MATERIAL PROVIDED
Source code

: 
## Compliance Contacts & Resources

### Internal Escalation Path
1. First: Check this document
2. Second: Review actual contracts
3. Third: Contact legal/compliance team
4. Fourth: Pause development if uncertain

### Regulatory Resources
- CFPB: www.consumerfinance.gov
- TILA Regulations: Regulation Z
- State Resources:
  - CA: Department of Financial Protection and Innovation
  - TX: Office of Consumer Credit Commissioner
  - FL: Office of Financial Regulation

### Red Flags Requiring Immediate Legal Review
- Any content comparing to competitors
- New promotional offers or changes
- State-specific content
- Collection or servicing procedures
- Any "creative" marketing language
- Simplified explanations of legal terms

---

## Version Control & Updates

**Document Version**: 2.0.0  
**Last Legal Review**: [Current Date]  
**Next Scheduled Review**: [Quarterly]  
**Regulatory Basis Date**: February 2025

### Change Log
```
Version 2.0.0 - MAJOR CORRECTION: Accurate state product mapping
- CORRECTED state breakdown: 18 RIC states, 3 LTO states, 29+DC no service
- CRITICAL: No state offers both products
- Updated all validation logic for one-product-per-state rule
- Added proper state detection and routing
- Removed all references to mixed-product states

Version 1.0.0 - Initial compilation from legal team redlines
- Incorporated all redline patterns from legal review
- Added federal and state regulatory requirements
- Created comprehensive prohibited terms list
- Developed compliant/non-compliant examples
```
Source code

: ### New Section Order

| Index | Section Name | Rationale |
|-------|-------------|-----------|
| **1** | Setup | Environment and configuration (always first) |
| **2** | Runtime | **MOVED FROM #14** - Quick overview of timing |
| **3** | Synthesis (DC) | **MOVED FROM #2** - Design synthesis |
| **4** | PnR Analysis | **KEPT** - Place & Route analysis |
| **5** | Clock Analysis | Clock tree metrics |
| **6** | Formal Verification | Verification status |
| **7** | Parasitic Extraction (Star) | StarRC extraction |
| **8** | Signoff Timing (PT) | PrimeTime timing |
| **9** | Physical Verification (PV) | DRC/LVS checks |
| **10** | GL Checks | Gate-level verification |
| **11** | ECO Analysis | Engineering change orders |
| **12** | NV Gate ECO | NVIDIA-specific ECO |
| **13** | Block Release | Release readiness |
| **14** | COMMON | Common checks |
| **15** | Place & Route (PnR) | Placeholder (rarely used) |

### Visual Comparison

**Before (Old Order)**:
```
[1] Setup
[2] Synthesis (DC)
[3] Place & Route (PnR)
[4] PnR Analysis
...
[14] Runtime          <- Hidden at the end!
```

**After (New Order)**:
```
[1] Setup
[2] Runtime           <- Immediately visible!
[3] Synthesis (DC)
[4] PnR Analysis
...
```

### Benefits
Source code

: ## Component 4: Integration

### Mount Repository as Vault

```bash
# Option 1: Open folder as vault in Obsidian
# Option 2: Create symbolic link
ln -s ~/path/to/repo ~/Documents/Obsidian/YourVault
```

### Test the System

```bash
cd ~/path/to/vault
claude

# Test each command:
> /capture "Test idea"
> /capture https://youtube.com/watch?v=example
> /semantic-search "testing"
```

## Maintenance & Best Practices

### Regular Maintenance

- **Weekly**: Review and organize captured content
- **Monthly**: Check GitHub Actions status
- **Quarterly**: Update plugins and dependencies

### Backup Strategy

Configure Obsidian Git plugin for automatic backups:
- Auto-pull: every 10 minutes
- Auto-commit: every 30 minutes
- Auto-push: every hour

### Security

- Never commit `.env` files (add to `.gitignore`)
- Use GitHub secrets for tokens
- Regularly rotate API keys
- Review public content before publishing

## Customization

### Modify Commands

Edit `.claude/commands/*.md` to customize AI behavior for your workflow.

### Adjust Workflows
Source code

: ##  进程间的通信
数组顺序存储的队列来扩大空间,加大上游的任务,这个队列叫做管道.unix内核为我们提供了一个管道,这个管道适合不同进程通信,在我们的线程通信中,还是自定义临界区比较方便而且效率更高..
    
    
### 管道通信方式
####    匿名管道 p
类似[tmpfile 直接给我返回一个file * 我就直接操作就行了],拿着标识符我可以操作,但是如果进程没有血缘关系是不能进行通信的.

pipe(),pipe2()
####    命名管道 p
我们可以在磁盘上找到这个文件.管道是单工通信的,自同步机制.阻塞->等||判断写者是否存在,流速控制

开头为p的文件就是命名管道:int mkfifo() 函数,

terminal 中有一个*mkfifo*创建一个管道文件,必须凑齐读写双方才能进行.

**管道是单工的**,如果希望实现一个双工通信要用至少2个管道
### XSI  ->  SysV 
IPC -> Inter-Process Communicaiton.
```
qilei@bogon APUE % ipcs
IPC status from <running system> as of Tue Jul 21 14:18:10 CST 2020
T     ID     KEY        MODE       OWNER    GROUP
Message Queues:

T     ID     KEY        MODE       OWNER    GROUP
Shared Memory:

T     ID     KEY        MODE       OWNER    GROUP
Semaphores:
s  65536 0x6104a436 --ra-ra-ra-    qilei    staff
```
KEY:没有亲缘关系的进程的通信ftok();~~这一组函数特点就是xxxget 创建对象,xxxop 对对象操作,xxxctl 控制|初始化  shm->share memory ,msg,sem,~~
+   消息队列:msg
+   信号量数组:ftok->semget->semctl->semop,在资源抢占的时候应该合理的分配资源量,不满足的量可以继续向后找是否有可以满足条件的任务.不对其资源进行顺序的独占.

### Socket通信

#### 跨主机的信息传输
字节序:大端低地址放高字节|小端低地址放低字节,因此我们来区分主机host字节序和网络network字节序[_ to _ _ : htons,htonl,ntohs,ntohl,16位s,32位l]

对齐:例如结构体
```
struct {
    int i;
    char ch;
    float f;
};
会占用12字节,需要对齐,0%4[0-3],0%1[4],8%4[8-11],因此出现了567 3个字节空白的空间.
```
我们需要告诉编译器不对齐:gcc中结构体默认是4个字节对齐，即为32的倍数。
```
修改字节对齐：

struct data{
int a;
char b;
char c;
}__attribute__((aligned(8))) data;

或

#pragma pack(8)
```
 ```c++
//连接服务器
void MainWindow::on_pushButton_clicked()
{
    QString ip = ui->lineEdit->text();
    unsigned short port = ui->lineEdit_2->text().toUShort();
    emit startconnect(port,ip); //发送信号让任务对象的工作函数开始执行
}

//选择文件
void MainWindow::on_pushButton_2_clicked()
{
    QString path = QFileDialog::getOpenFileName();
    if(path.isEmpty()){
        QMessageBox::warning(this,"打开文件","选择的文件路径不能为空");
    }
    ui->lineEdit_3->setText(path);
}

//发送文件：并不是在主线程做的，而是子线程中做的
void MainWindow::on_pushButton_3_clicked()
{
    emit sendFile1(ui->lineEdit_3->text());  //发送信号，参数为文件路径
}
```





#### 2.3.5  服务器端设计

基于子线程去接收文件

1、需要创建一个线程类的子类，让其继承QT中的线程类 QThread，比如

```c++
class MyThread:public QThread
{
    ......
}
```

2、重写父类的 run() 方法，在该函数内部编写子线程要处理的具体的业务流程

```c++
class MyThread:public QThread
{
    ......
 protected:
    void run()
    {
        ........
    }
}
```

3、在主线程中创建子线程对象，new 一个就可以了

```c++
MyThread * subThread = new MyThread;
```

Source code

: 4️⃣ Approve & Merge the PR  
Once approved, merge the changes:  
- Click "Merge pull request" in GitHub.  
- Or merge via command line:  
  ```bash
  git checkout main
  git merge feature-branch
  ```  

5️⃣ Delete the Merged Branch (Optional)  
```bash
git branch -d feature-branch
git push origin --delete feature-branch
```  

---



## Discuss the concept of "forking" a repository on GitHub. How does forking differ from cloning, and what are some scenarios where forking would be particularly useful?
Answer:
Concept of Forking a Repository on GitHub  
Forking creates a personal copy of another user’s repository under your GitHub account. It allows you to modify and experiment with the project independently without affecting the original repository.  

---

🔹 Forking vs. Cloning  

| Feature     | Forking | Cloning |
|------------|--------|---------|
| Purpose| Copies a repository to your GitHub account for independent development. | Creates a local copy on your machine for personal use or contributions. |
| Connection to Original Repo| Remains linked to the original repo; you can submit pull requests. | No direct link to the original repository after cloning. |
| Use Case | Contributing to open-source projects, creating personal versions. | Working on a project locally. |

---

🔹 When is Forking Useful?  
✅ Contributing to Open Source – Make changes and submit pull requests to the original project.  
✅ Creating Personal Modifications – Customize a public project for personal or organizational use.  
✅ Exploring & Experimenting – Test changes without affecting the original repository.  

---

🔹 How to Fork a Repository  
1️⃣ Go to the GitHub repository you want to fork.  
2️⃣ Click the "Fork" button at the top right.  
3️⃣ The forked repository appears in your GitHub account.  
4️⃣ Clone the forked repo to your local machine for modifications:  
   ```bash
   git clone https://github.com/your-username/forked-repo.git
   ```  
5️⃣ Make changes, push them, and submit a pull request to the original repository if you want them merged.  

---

EXERCISE PROMPT
Restate, please, word for word the span of records running from the first line to the line bearing "- State-specific content", both included, and nothing outside it.

SOLUTION
Source code

: 
## Compliance Contacts & Resources

### Internal Escalation Path
1. First: Check this document
2. Second: Review actual contracts
3. Third: Contact legal/compliance team
4. Fourth: Pause development if uncertain

### Regulatory Resources
- CFPB: www.consumerfinance.gov
- TILA Regulations: Regulation Z
- State Resources:
  - CA: Department of Financial Protection and Innovation
  - TX: Office of Consumer Credit Commissioner
  - FL: Office of Financial Regulation

### Red Flags Requiring Immediate Legal Review
- Any content comparing to competitors
- New promotional offers or changes
- State-specific content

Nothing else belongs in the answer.